• Instructions to follow: Give the number of lines in this listing that hold "elbow". No other words belong in the reply.

• Listed entries:
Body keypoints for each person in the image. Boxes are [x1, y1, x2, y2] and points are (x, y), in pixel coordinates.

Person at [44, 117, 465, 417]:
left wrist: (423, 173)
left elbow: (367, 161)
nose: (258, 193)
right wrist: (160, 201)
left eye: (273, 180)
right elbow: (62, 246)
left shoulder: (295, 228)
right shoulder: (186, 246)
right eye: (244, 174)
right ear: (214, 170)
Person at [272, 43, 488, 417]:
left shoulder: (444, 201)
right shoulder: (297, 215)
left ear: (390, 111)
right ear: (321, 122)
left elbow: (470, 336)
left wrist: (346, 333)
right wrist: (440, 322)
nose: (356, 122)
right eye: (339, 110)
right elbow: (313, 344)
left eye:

• Written reply: 4